The chain 41 is wound around the movable chain pulley 47 supported by the sliding plate 42 and the fixed chain pulley 48 supported by the lift base, and when the left portion 41a of the chain 41 is loosened. When the sliding plate 42 slides backward by the spring force of the spring 45 and the right portion 41b of the chain 41 is taut, the sliding plate 42 is applied to the spring force of the spring 45. Resists and slides forward. In addition, the sliding plate 42 is connected to the lever 21 via the link 46, the lever 21, the blade plate 24 and the valve unit 13 is carried out according to the forward and backward movement of the sliding plate 42 It is configured to operate similarly to the form.

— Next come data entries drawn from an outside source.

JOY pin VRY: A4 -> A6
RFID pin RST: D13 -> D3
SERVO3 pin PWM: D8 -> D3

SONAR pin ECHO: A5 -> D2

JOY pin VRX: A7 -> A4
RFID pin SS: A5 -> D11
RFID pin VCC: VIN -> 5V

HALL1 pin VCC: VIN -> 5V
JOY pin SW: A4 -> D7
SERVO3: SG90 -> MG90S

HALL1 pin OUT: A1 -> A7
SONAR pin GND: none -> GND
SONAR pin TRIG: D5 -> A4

Therefore, even with this modification, the left and right hydraulic cylinders can be precisely synchronized with a simple and compact mechanism. In addition, the emergency stop limit switches 31A and 31B are disposed at positions opposite to both end surfaces of the sliding plate 42. The rest of the configuration is the same as in the above embodiment, and the same reference numerals are attached to the drawings, and the description thereof is omitted.

The present invention is not limited to the embodiment described above, and for example, a wire or belt is used instead of a chain, a valve unit of a type that does not require electricity, or a hydraulic tuning device for a two-vehicle fixed cost lift. It is also possible to change and implement the shape and structure of each part suitably in the range which does not deviate from the meaning of this invention, such as applying to the.

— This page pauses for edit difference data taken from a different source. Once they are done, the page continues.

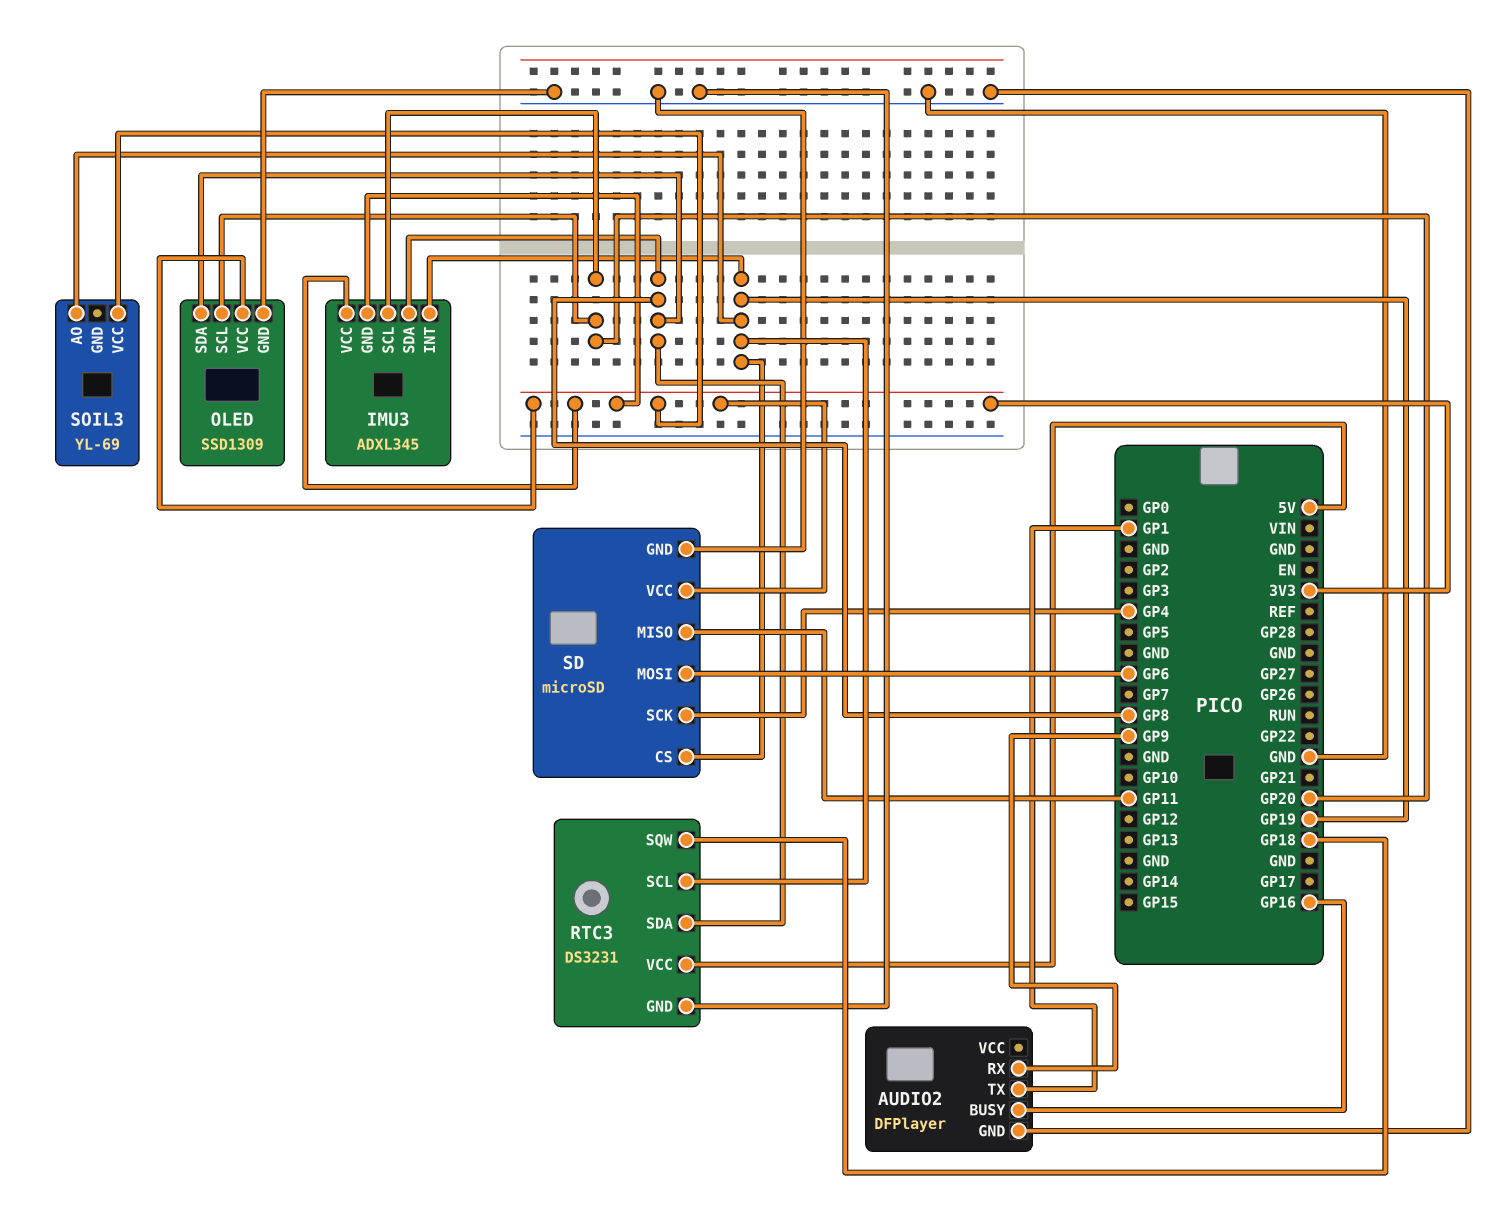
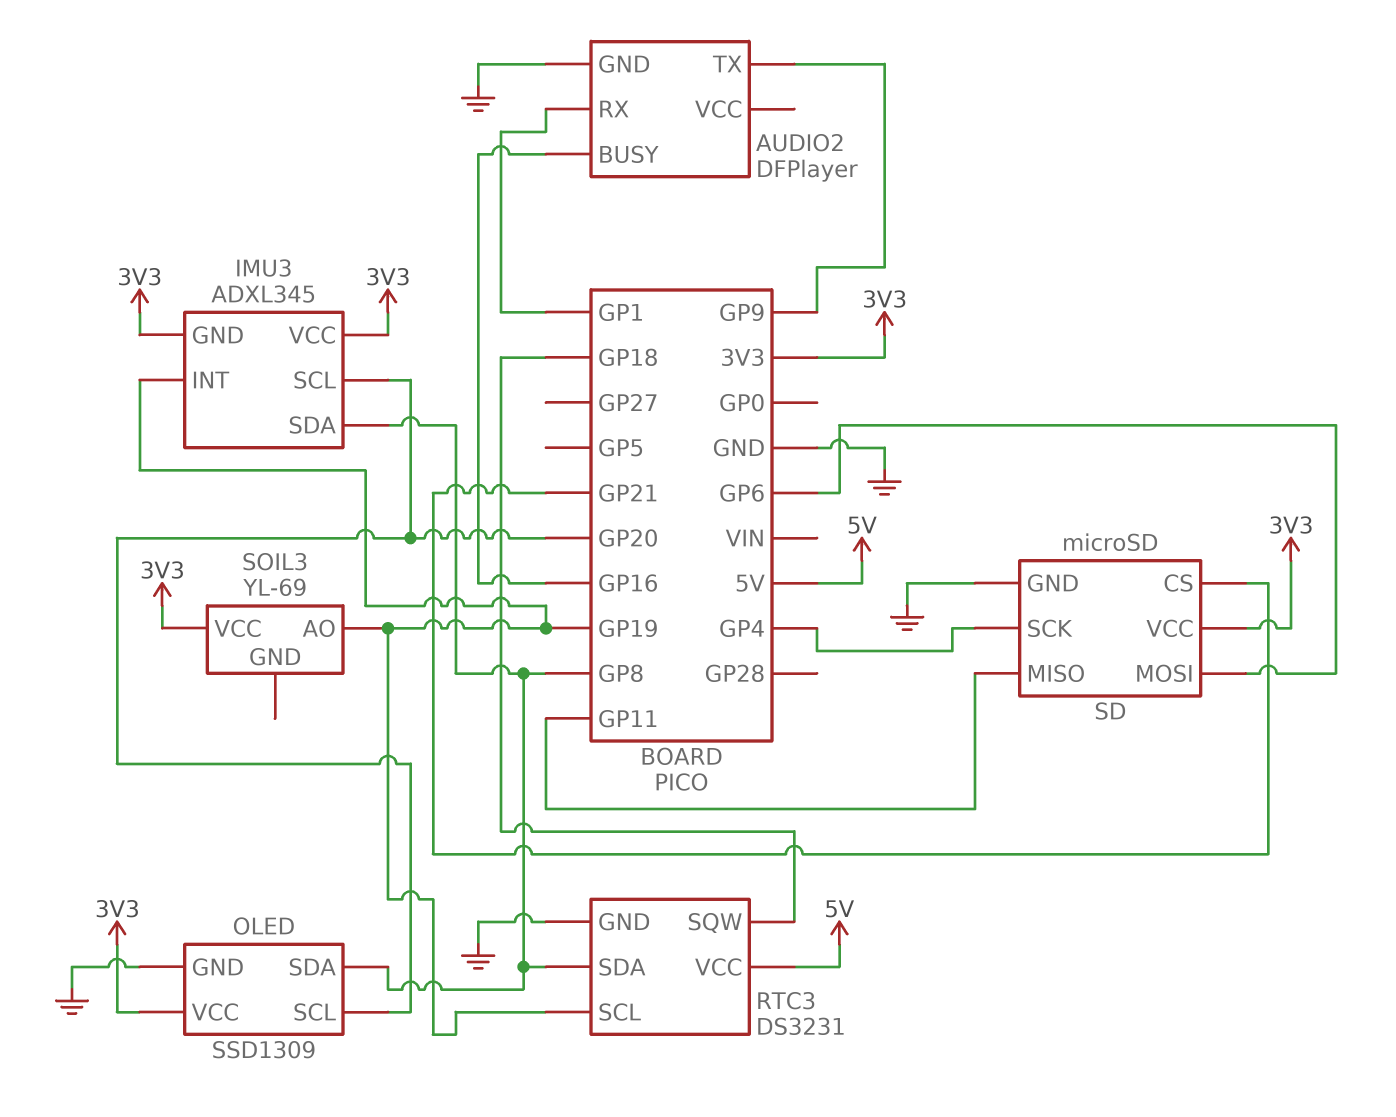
AUDIO2 pin RX: GP9 -> GP1
AUDIO2 pin TX: GP1 -> GP9
SD pin CS: GP19 -> GP21

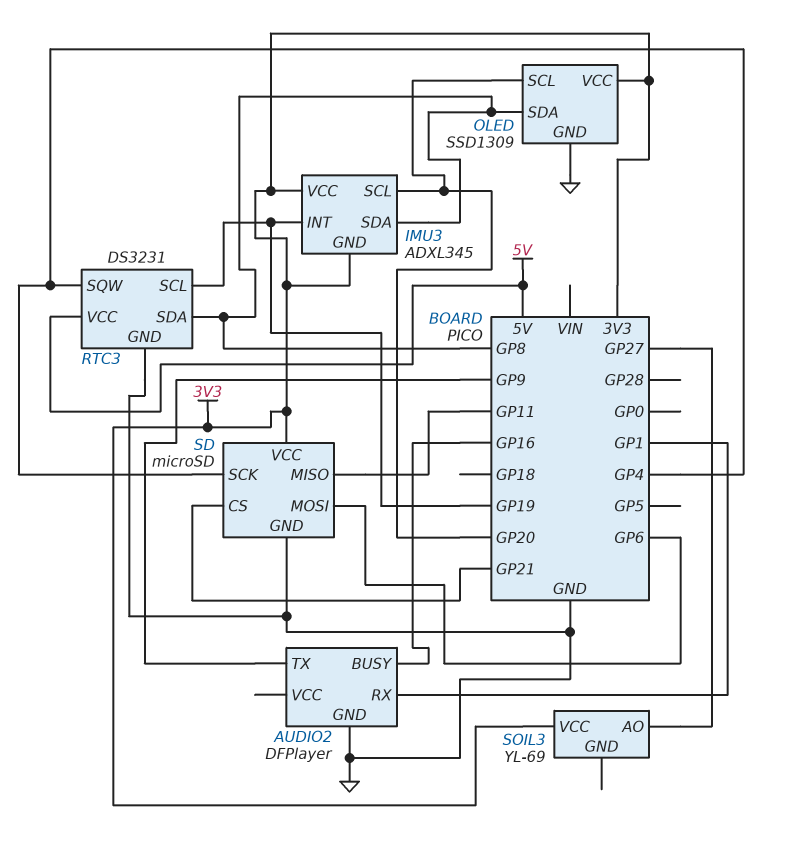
RTC3 pin SQW: GP18 -> GP4
SOIL3 pin AO: GP19 -> GP27

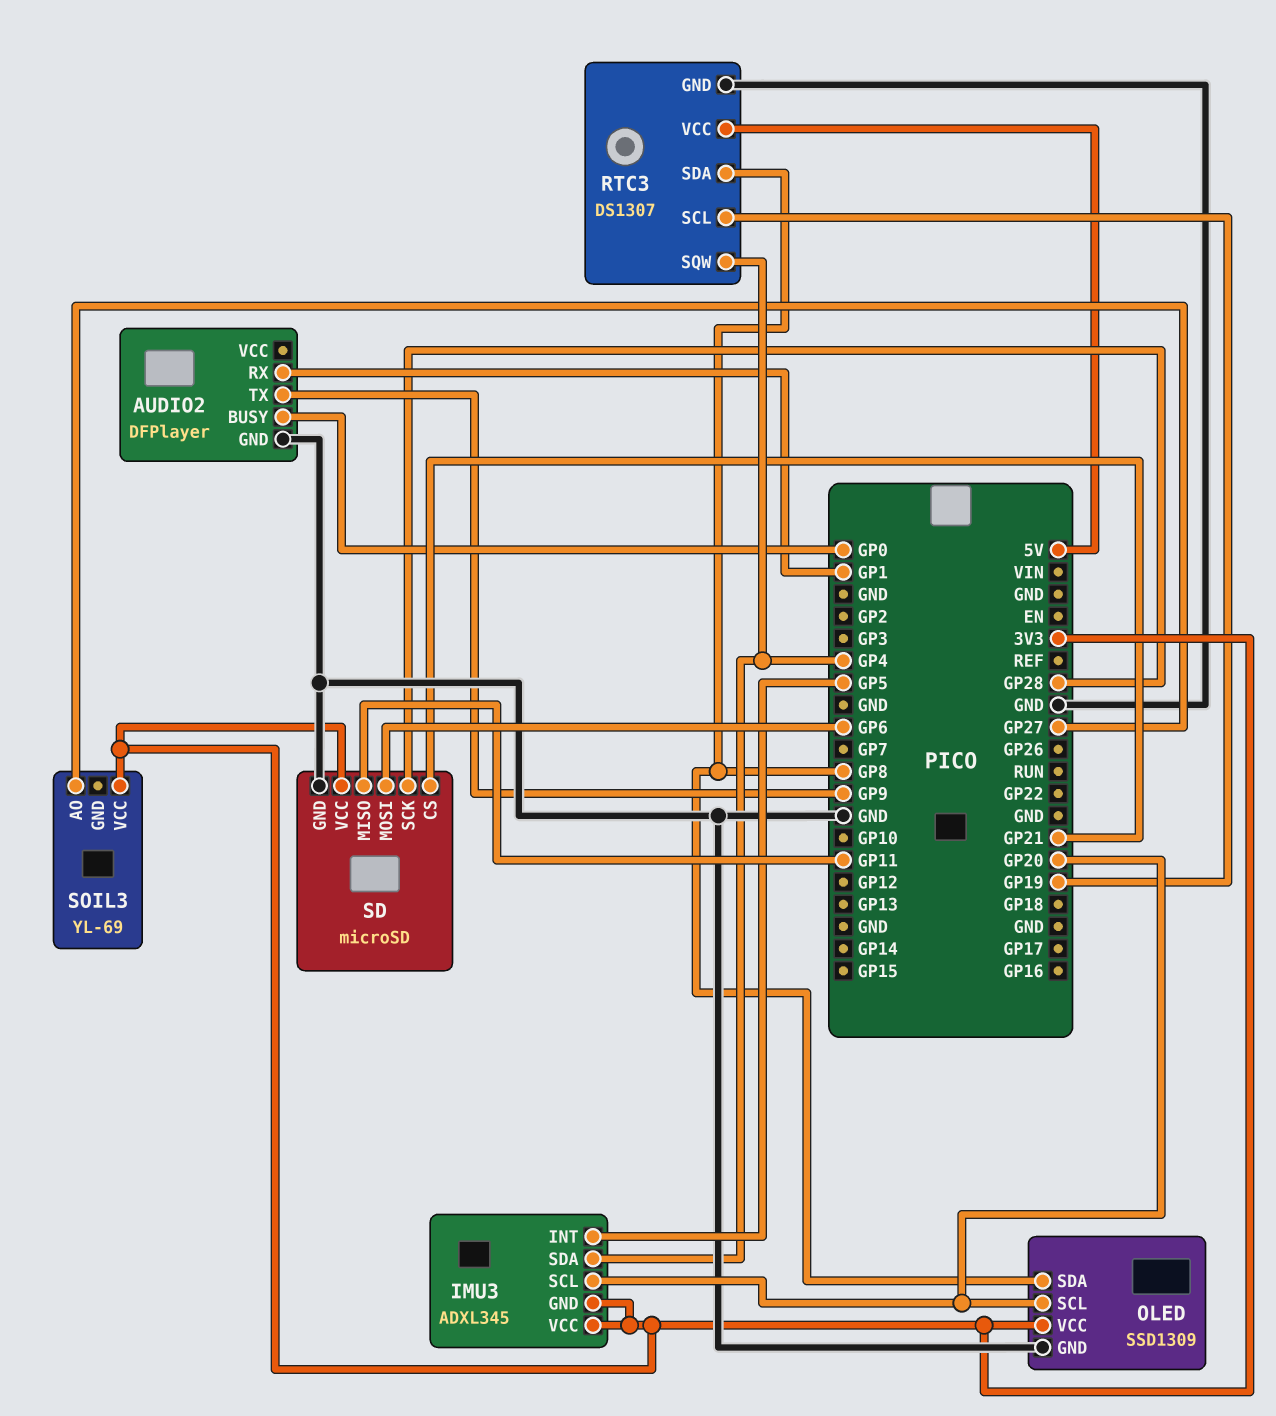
AUDIO2 pin BUSY: GP16 -> GP0
IMU3 pin INT: GP19 -> GP5
IMU3 pin SDA: GP8 -> GP4
RTC3: DS3231 -> DS1307
SD pin SCK: GP4 -> GP28

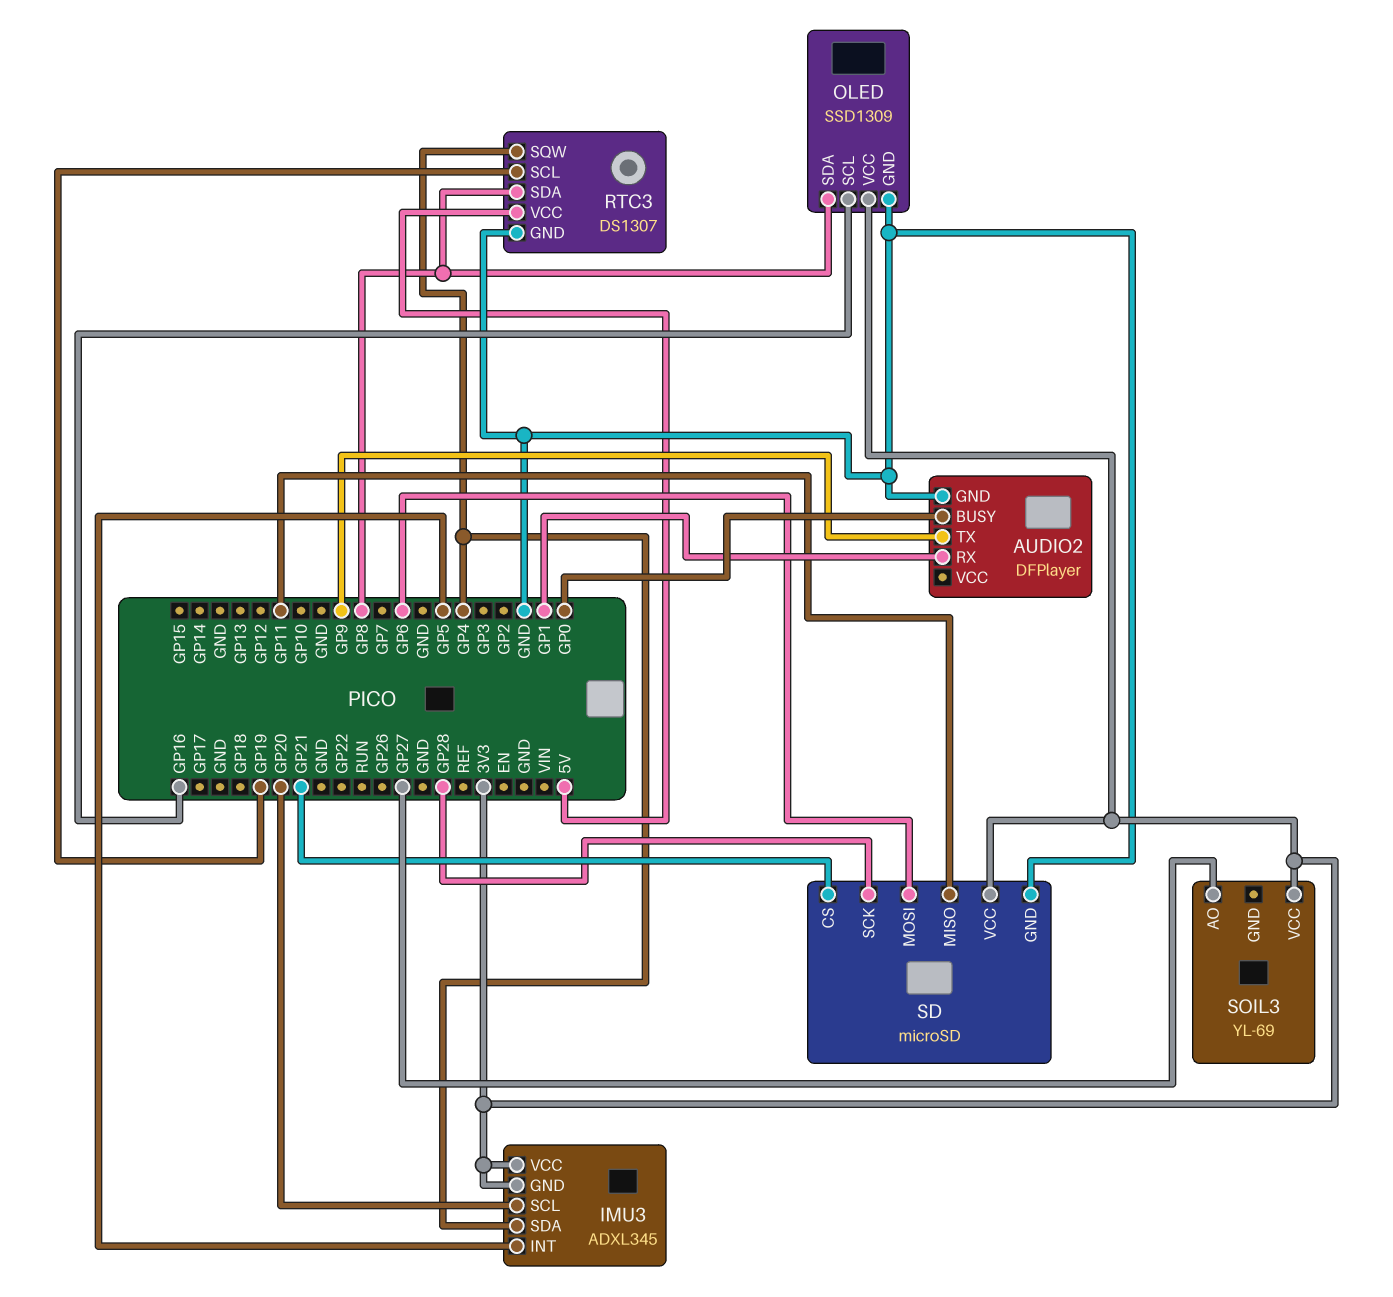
OLED pin SCL: GP20 -> GP16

As described above, according to the hydraulic tuning device of the present invention, since the height difference between the left and right side mounts is mechanically detected in accordance with the tension change of the wire rope member, high dynamic adjustment density can be obtained with a simple, compact and inexpensive mechanism. That has an outstanding effect.

Claims (9)

In an automobile fixed cost lift that lifts the left and right vehicle stages to the respective hydraulic cylinders, the wire rope member moving in accordance with the lifting of the left and right vehicle stages and the height difference of the left and right vehicle stages are changed according to the tension change of the wire rope member. And a valve unit for controlling the pressure of the left and right hydraulic cylinders in the same amount in accordance with the output of the detector and the detector tool for detecting the same. The method of claim 1, And a means for stopping the left and right hydraulic cylinders when the height difference of the vehicle stand exceeds an allowable value. The method of claim 1, The detector mechanism includes a movable body moving by the change in tension of the wire rope member, and the output member for outputting the height difference of the left and right vehicle stand in conjunction with the movable body. The method of claim 2, The detector mechanism includes a movable body moving by the change in tension of the wire rope member, and the output member for outputting the height difference of the left and right vehicle stand in conjunction with the movable body. The method of claim 3, wherein The valve unit includes a plunger pressed by the output member, a throttle valve adjusted by the plunger, and a solenoid valve for opening and closing the hydraulic line between the throttle valve and the hydraulic cylinder. Hydraulic tuning device. The method of claim 4, wherein The valve unit includes a plunger pressed by the output member, a throttle valve adjusted by the plunger, and a solenoid valve for opening and closing the hydraulic line between the throttle valve and the hydraulic cylinder. Hydraulic tuning device. The method according to any one of claims 1 to 6, The vehicle stand is supported on the lift base via each X link type expansion mechanism, and a roller shaft which moves back and forth in conjunction with the vehicle stand is installed on the leg portion of each expansion mechanism, and a wire rope member is installed around the lift base. A hydraulic tuning device for a motor vehicle maintenance lift, characterized in that the roller shaft is connected to two places of the wire rope member. The method according to any one of claims 1 to 6, And a chain is used as the wire rope member. The method of claim 7, wherein And a chain is used as the wire rope member.